[[ STORED DATA, beginning ]]
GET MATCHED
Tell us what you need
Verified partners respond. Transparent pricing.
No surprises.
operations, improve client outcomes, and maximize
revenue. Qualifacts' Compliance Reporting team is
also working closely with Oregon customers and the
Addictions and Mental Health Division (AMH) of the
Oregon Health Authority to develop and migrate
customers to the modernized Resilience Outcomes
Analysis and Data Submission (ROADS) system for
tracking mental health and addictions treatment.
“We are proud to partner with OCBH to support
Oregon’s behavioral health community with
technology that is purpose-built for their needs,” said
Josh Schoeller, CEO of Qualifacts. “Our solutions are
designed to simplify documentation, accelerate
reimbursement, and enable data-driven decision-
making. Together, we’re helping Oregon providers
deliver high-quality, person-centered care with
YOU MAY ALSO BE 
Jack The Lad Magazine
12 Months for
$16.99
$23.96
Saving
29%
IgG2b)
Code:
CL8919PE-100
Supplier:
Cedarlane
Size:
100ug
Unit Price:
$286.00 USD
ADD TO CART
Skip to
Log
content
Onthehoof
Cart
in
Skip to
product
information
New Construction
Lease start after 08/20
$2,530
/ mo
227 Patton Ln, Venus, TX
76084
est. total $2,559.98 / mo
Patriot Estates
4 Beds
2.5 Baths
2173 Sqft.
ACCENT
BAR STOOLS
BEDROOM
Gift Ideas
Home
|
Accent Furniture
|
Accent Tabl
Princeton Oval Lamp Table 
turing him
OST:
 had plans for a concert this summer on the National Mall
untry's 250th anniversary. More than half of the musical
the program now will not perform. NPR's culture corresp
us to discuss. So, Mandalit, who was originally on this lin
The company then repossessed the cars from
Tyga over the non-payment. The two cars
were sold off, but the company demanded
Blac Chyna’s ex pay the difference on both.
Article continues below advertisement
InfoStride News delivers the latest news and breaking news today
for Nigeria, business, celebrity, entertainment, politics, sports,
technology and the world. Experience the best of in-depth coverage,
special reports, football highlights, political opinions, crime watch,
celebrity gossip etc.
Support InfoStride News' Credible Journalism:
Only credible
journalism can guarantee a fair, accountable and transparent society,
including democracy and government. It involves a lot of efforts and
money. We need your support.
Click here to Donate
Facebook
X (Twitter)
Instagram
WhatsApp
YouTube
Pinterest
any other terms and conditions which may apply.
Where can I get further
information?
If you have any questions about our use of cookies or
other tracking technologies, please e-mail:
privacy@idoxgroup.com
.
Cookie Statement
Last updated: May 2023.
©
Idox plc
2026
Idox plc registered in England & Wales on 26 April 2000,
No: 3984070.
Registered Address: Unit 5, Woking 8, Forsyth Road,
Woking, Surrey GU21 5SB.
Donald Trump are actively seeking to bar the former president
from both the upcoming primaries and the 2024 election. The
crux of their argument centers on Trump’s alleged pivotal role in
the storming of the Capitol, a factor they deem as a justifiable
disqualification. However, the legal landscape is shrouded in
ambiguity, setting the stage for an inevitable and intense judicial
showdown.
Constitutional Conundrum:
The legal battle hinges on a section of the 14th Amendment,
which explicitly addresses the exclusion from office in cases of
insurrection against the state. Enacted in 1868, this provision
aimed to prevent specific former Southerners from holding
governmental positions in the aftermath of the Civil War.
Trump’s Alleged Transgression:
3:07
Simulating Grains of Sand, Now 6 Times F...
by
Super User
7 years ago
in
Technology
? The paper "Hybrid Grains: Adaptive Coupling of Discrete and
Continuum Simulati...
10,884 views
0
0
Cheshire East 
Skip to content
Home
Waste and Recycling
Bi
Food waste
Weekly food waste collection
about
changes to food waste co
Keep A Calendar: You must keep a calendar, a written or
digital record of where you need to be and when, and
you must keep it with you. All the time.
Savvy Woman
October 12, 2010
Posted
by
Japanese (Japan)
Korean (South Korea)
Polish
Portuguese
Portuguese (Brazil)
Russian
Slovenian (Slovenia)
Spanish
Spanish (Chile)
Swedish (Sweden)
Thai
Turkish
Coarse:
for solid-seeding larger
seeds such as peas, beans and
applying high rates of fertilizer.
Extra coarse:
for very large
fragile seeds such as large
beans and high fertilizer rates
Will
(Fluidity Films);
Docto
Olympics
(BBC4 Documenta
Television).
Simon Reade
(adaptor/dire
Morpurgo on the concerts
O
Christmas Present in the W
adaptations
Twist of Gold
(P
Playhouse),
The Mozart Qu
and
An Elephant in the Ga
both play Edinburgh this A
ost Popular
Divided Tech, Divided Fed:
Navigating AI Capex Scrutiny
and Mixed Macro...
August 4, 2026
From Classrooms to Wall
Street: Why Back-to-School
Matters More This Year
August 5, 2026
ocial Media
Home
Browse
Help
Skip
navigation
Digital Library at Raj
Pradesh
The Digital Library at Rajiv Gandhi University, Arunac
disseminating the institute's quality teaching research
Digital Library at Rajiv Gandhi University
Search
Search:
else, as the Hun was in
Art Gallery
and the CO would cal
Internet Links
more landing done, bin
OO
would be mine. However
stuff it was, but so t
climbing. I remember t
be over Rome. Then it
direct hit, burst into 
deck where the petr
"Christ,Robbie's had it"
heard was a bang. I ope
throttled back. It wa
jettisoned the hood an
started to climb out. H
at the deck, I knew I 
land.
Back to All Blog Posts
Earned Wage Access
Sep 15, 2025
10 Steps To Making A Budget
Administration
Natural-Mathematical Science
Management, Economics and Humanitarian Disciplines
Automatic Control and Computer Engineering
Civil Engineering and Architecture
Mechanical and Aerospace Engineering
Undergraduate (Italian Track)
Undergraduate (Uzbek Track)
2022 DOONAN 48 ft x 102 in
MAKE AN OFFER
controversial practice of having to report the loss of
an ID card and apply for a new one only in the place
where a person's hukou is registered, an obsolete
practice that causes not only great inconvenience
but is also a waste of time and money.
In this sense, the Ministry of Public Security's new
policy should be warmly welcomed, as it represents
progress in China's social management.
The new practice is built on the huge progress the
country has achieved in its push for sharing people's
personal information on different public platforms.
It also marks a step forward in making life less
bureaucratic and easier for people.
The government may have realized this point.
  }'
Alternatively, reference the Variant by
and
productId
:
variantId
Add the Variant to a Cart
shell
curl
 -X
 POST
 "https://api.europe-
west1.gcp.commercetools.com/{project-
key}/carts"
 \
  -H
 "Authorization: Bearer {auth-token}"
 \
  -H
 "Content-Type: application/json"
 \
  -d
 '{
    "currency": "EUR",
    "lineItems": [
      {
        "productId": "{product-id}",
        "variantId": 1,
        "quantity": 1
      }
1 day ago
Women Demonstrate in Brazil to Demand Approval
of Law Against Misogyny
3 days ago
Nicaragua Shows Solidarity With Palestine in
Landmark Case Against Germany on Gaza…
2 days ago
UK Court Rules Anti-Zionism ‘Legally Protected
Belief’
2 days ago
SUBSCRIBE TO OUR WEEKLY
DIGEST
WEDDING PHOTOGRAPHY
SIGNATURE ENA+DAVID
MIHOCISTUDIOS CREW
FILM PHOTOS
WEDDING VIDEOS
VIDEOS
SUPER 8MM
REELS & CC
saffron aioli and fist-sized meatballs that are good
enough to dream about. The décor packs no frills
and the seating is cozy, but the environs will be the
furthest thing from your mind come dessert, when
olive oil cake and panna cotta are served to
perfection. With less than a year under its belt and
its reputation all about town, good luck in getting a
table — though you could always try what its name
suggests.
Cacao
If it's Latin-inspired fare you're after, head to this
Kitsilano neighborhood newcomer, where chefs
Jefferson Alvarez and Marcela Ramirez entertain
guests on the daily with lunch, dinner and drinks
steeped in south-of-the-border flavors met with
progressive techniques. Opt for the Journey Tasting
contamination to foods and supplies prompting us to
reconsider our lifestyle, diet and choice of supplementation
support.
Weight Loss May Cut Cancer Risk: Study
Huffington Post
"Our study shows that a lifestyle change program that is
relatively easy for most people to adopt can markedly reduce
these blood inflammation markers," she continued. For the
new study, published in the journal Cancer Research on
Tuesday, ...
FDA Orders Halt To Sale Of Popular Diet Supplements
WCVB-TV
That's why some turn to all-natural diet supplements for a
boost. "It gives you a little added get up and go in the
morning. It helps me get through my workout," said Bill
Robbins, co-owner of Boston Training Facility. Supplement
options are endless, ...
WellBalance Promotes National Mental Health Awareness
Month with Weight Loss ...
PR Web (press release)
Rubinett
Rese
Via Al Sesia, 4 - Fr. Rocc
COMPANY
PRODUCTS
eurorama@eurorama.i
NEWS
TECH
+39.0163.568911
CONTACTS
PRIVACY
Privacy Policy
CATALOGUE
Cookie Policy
[[ STORED DATA, end ]]
* [THE TASK] Wherever a line of the entries holds the string "their", copy that line.

* [PROBLEM SOLUTION]
technology that is purpose-built for their needs,” said
crux of their argument centers on Trump’s alleged pivotal role in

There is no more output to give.